FRANKFURT/O. (hpd) Was man aus Frankfurt (Oder) gewöhnlich läuten hört, ist nur allzu oft unerfreulich: Hochwasser, Grenzkriminalität, Babymord, Einwohnerschwund… Umso lieblicher klingelt die glockenhelle Botschaft in den geneigten Ohren: Das Geläut der Marienkirche ist kurz nach Ostern wieder auferstanden.
Osanna, Maria, Adalbert und Hedwig heißen die tonnenschweren und eine reichliche halbe Million Euro teuren “Meisterwerke abendländischer Glockengießerkunst”, die unlängst mit angemessenem Pomp in der Stadt Einzug hielten und sodann in ihrem Gestühl Platz nehmen durften.
Bischof Huber, der ehemalige Ratsvorsitzende der Evangelischen Kirche in Deutschland, nahm höchstpersönlich die Weihe vor und bejubelte das “beeindruckende Gemeinschaftswerk der Ostdeutschen Sparkassenstiftung, der Sparkasse Oder-Spree und des Fördervereins von Sankt Marien.” Hoppla. Hieß es nicht noch kurz vorher im rbb wohltönend, diese beispielgebende Kulturtat sei ausschließlich aus privaten Spenden finanziert worden?
Die Märkische Oderzeitung sah etwas genauer hin: 120.000 Euro Spenden vom Förderverein, 240.000 Euro von der Sparkasse und 167.000 Euro “streckte” die Stadt “vor”. Nanu, seit wann ist die Stadt Frankfurt(Oder) mit ihrer chronisch klammen Kasse ein Kreditinstitut? Schon klar, dass man dies nur ungern an die große Glocke hängt.
Aber was spricht eigentlich gegen öffentliche Gelder? Schließlich kommen ja ab Pfingsten alle Einwohner und Gäste der Stadt in den über siebzig Jahre lang entbehrten Genuss des hochdezibelischen Gescheppers.

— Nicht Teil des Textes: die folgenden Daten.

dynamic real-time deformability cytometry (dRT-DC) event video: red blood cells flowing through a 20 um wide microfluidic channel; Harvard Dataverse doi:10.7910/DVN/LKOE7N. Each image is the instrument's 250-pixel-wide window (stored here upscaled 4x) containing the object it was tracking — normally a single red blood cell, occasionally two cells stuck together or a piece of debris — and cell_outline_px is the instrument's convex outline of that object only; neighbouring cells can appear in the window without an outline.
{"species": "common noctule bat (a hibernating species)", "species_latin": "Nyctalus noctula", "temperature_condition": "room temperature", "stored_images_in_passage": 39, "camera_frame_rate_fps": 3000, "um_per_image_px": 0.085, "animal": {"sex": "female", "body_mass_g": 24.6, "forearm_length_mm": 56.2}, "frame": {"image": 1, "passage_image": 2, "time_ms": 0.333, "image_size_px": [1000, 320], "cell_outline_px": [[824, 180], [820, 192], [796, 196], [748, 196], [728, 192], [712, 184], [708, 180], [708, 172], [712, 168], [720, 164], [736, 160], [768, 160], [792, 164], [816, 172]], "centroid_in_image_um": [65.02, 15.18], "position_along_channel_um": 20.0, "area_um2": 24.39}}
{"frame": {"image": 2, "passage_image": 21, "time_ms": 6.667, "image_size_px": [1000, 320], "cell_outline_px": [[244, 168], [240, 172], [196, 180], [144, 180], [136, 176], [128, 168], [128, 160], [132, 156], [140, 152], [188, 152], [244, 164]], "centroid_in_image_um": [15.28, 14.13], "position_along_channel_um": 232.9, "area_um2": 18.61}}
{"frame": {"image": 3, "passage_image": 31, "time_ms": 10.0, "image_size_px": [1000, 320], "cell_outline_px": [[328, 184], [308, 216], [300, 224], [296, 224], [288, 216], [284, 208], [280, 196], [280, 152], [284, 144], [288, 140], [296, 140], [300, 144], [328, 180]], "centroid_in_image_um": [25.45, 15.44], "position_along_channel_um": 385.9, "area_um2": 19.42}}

Läuten kommt von laut, und an diesem lieblichen Fest wird es dann erstmals hernieder brausen, auf dass die konfessionslose Mehrheit der Stadtbewohner vom Heiligen Geist geläutert werde. Und die veröffentlichte Freude wird groß sein.
Bleibt zu hoffen, dass endlich auf diesem Wege himmlische Ratschlüsse die geneigten Ohren der Ratsdamen und –herren im benachbarten Rathaus heimsuchen mögen, und dass sie von Herzinfarkt, Hörsturz und Tinnitus verschont bleiben, wenn Osanna loswummert. Immerhin ist Oberbürgermeister Wilke Glockenpate dieses 5,2-Tonnen-Trumms. Was es nicht alles gibt – Hosianna!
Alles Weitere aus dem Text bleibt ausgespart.